“Now those kinds of rules aren’t so clear anymore. We don’t have the same kind of institutional structure for a bipolar world,” she said. “And for those reasons, it’s difficult to see where this downward spiral ends.”
Until Friday, Russia’s response to the expulsions of its diplomats was a precise tit-for-tat, suggesting that Moscow, which denies it had a role in the assassination attempt against the Skripals, didn’t want to make the situation deteriorate further by one-upping other countries’ reprisals. But the Russian Foreign Ministry’s order of the reduction in the size of the British diplomatic mission suggests there may be more actions ahead—unless the U.K. decides to accept the decision and not respond in a commensurate manner.
Moscow acted similarly last fall when it ordered the U.S. to reduce its diplomatic staff in the country by 755 people to match the number of Russian staff in the U.S. That move was a response to the Obama administration’s decision in December 2016 to expel 30 Russian diplomats from the U.S. and seize Russian diplomatic compounds in New York and Maryland—a move that came in response to Moscow’s interference in the U.S. presidential election.
“I don’t think this is a decision that the United States is taking lightly,” Nina Jankowicz, a global fellow at the Wilson Center, told me about the most recent round of expulsions. “I don’t think that they want to continue to do this. But Russia leaves us no choice with its behavior.”
Tensions between the two sides predate both the assassination attempt against the Skripals and the U.S. presidential election. They began after Russia’s annexation in 2013 of Ukraine’s Crimea region. Western nations imposed sanctions against Russia for its actions, which continue as it supports a breakaway region in Ukraine. The two sides are also at odds over the future of Syria where Moscow backs Bashar al-Assad; the future of the Iranian nuclear deal, which Russia, a signatory, supports (European countries do, too; the Trump administration has signaled it may withdraw from the deal); and other global conflicts. Indeed it is conflicts such as these that may be major sites of future tensions between the U.S. and Russia. Last month in Syria, for example, U.S. forces killed about 200 Russian mercenaries fighting on Assad’s behalf in Syria.
“More of this is going to continue to happen because the avenues of communication are not as good as they may have been during the Cold War period for deconfliction,” Polyakova told me.
There is another difference between the Cold War period and today, Jankowicz said: the differing nature of the administrations in Washington.

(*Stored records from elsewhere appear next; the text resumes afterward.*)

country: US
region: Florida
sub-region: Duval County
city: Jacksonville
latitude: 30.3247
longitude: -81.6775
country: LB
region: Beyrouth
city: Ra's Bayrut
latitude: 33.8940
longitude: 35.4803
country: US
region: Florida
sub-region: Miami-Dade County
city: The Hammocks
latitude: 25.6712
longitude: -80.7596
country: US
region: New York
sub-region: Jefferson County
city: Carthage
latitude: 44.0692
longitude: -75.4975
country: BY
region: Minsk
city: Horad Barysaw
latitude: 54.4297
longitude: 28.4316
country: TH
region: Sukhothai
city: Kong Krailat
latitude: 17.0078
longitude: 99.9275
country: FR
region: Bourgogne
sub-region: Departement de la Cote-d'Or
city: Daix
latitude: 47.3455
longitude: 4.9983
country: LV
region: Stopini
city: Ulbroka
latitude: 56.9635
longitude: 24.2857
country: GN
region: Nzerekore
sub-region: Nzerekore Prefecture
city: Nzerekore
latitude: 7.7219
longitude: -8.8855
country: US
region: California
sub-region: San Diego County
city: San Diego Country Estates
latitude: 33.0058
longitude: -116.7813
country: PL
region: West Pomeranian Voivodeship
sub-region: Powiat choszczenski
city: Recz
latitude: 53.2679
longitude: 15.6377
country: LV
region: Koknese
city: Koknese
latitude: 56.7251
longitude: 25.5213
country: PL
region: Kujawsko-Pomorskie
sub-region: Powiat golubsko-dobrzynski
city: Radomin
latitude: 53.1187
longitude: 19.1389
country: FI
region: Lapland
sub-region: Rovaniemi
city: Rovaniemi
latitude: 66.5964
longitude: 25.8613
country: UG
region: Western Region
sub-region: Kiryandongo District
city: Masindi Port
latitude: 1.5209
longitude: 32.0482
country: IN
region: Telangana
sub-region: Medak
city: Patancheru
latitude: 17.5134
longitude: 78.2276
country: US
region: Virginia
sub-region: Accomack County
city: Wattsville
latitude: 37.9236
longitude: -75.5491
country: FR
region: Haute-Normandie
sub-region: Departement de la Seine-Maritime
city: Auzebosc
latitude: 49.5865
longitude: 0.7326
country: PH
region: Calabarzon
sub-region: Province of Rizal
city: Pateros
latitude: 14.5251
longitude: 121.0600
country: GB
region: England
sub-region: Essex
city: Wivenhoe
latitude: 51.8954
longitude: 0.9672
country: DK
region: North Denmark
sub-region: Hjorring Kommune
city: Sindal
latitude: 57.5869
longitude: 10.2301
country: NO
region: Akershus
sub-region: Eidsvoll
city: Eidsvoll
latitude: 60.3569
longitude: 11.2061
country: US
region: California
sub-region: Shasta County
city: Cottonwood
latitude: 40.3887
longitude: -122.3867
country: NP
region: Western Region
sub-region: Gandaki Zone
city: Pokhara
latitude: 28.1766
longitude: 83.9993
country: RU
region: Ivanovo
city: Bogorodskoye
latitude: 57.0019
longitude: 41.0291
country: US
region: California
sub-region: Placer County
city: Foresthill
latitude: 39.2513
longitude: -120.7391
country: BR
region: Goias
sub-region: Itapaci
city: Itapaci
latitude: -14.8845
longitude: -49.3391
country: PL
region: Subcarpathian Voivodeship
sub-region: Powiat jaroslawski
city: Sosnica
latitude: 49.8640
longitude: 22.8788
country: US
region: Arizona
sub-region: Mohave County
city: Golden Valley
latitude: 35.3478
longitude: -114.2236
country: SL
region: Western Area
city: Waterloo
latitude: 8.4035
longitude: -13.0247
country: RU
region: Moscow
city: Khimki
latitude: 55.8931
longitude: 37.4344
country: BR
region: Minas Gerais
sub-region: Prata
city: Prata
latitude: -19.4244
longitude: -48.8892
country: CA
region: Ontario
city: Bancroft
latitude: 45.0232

“In the Reagan administration, it was clear from every single official—from a random official at the State Department on up to President Reagan himself— where the Reagan administration stood on Russia. And to me it’s not really clear where the Trump administration stands.” She cited President Trump’s failure to publicly criticize Russian President Vladimir Putin, Trump’s assertion last November that Russia “can greatly help” on a host of issues from North Korea to Ukraine, and his reported resistance to selling arms to Ukraine. “There’s just such an incongruity in the decisions his administration is making and what the president says or does not say,” she said. “His silence to me is deafening—and that’s the difference between Reagan-era Cold War policies and what we’re seeing today.”